Who Owns the Future of Suicide Risk Prediction?

PLAY INTERVIEW 

On my plane rides to and from a recent meeting about big data in suicide prevention, I finally read Jaron Lanier’s 2013 book Who Owns the Future?  If you’ve read it -or read much about it – you can skip the rest of this paragraph.  Lanier is a legendary computer scientist often cited as the creator of virtual reality.  The first half of his book (my eastbound reading) is a Jeremiad about the modern information economy de-valuing human work and hollowing out the middle class.  Jobs are disappearing, income inequality is increasing, and personal information is devoured and monetized by big tech companies.  While Lanier gives a free pass to scientific users of big data, I think some of his criticisms still apply to our work.  The second half of the book (my westbound reading) proposes a solution.  It’s a new economic model rather than a new regulatory structure.  Lanier argues that those who create useful information should be paid by those who profit from it.  If you discover a secret shortcut around rush-hour traffic, then Google Maps may route other people to follow you.  Your shortcut might be ruined tomorrow, but your bank account would show a micro-payment from Google for “selling” your discovery to other drivers.  If you are an expert discoverer of efficient driving routes (like my wife), then Google might pay you over and over for the valuable driving data you create.    

Of course, individuals can have different preferences about sharing information.  In Lanier’s scheme, each person could own their data and set their own price.  Some people could choose to donate data for public good – not expecting any compensation.  That would be their perfect right.  At the other extreme, some people could set a price so high that no one would be willing to pay.  That would also be their perfect right.

In contrast to many big data skeptics, Lanier does not argue for requiring “opt-in” consent for data use.  In fact, he argues that the “Terms and Conditions” and “End User License Agreements” we click through so frequently are the antithesis of informed consent.  If we are asked for permission more and more often, we will just pay less and less attention to each request.  He proposes fair compensation as a just and more respectful alternative.

Lanier does admit that micro-payments for data use could be more of a thought experiment than a practical solution.  Even if our thousands of daily decisions create value for someone else, we don’t have time to send out all of those tiny invoices.  But Lanier thinks the internet could manage all that accounting for us – if we decided that it should.  And he certainly knows more than I do about what the internet can do.

Even if Lanier’s proposal is just a thought experiment, it did get me thinking.  His central point is that most so-called artificial intelligence is simply re-packaging of decisions by large numbers of old-fashioned intelligent humans.  People discover and create.  Machines just copy and aggregate.  Our current economic rules reward the copying and aggregating rather than the original discovery and creation.  If humans created the original value, shouldn’t they share the eventual profits? 

At first, I couldn’t see how Lanier’s proposed solution would apply to our use of health records data for suicide prevention or other public health research.  We don’t sell or profit from health information.  Answering scientific or public health questions won’t destroy middle-class jobs in health care.  But (one of the few good things about a 5-hour plane ride), I eventually saw how his proposal applies.  Even if no money changes hands when we use health data, we could do a better job acknowledging patients as the true creators or authors of health knowledge.  My friends at the Depression and Bipolar Support Alliance helped me understand that people who live with mood disorders are “experts by experience.” That expertise often goes unrecognized.

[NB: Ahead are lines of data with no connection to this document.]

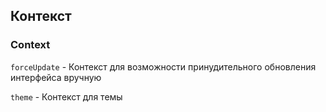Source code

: ## Контекст

### Context

`forceUpdate` - Контекст для возможности принудительного обновления интерфейса вручную

`theme` - Контекст для темы
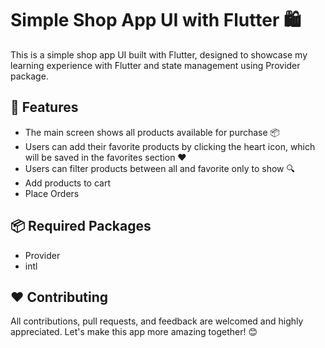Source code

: # Simple Shop App UI with Flutter 🛍️

This is a simple shop app UI built with Flutter, designed to showcase my learning experience with Flutter and state management using Provider package.

## 🚀 Features

- The main screen shows all products available for purchase 📦
- Users can add their favorite products by clicking the heart icon, which will be saved in the favorites section ❤️
- Users can filter products between all and favorite only to show 🔍
- Add products to cart 
- Place Orders

## 📦 Required Packages

- Provider
- intl 

## ❤️ Contributing

All contributions, pull requests, and feedback are welcomed and highly appreciated. Let's make this app more amazing together! 😊
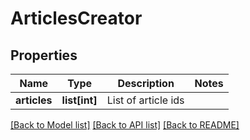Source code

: # ArticlesCreator

## Properties
Name | Type | Description | Notes
------------ | ------------- | ------------- | -------------
**articles** | **list[int]** | List of article ids | 

[[Back to Model list]](../README.md#documentation-for-models) [[Back to API list]](../README.md#documentation-for-api-endpoints) [[Back to README]](../README.md)


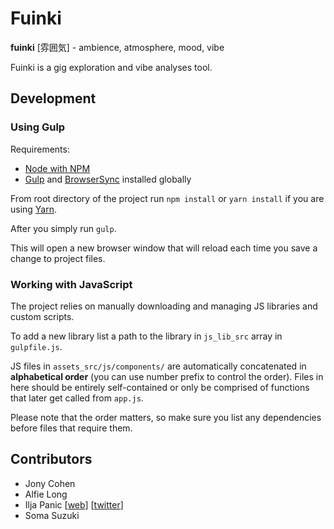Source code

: # Fuinki


**fuinki** [雰囲気] - ambience, atmosphere, mood, vibe

Fuinki is a gig exploration and vibe analyses tool.



## Development

### Using Gulp

Requirements:

- [Node with NPM](https://nodejs.org/en/)
- [Gulp](https://gulpjs.com/) and [BrowserSync](https://browsersync.io/) installed globally

From root directory of the project run ``npm install`` or ``yarn install`` if you are using [Yarn](https://yarnpkg.com/en/).

After you simply run ``gulp``.

This will open a new browser window that will reload each time you save a change to project files.

### Working with JavaScript

The project relies on manually downloading and managing JS libraries and custom scripts.

To add a new library list a path to the library in `js_lib_src` array in `gulpfile.js`.

JS files in `assets_src/js/components/` are automatically concatenated in **alphabetical order** (you can use number prefix to control the order). Files in here should be entirely self-contained or only be comprised of functions that later get called from `app.js`.




Please note that the order matters, so make sure you list any dependencies before files that require them.



## Contributors

- Jony Cohen
- Alfie Long
- Ilja Panic [[web](https://iljapanic.com)] [[twitter](https://twitter.com/iljapanic)]
- Soma Suzuki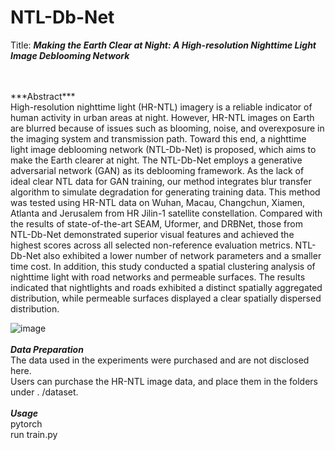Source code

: # NTL-Db-Net

Title: ***Making the Earth Clear at Night: A High-resolution Nighttime Light Image Deblooming Network***

<br>
<br>
***Abstract***<br>
High-resolution nighttime light (HR-NTL) imagery is a reliable indicator of human activity in urban areas at night. However, HR-NTL images on Earth are blurred because of issues such as blooming, noise, and overexposure in the imaging system and transmission path. Toward this end, a nighttime light image deblooming network (NTL-Db-Net) is proposed, which aims to make the Earth clearer at night. The NTL-Db-Net employs a generative adversarial network (GAN) as its deblooming framework. As the lack of ideal clear NTL data for GAN training, our method integrates blur transfer algorithm to simulate degradation for generating training data. This method was tested using HR-NTL data on Wuhan, Macau, Changchun, Xiamen, Atlanta and Jerusalem from HR Jilin-1 satellite constellation. Compared with the results of state-of-the-art SEAM, Uformer, and DRBNet, those from NTL-Db-Net demonstrated superior visual features and achieved the highest scores across all selected non-reference evaluation metrics. NTL-Db-Net also exhibited a lower number of network parameters and a smaller time cost. In addition, this study conducted a spatial clustering analysis of nighttime light with road networks and permeable surfaces. The results indicated that nightlights and roads exhibited a distinct spatially aggregated distribution, while permeable surfaces displayed a clear spatially dispersed distribution.

![image](https://github.com/lixinghua5540/NTL-Db-Net/blob/master/images/%E5%9B%BE2%E6%B5%81%E7%A8%8B%E5%9B%BE%E6%80%BB%E8%A7%88.jpg)
<br>
<br>
***Data Preparation***<br>
The data used in the experiments were purchased and are not disclosed here.<br>
Users can purchase the HR-NTL image data, and place them in the folders under . /dataset.
<br>
<br>
***Usage***
<br>
pytorch<br>
run train.py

If we are using health records data to predict or understand suicidal behavior, then data from every member of our health systems could be useful.  But data from people who attempted suicide or died by suicide would be especially valuable.  We’d also highly value data from people at high risk who did not attempt or die by suicide.  Living with suicidal thoughts is hard work. 

Lanier’s proposed economic model reminds us who created the expertise that lives in health data.  Since it’s close to the 4th of July, I can’t resist a reference to “of the people, by the people, and for the people.”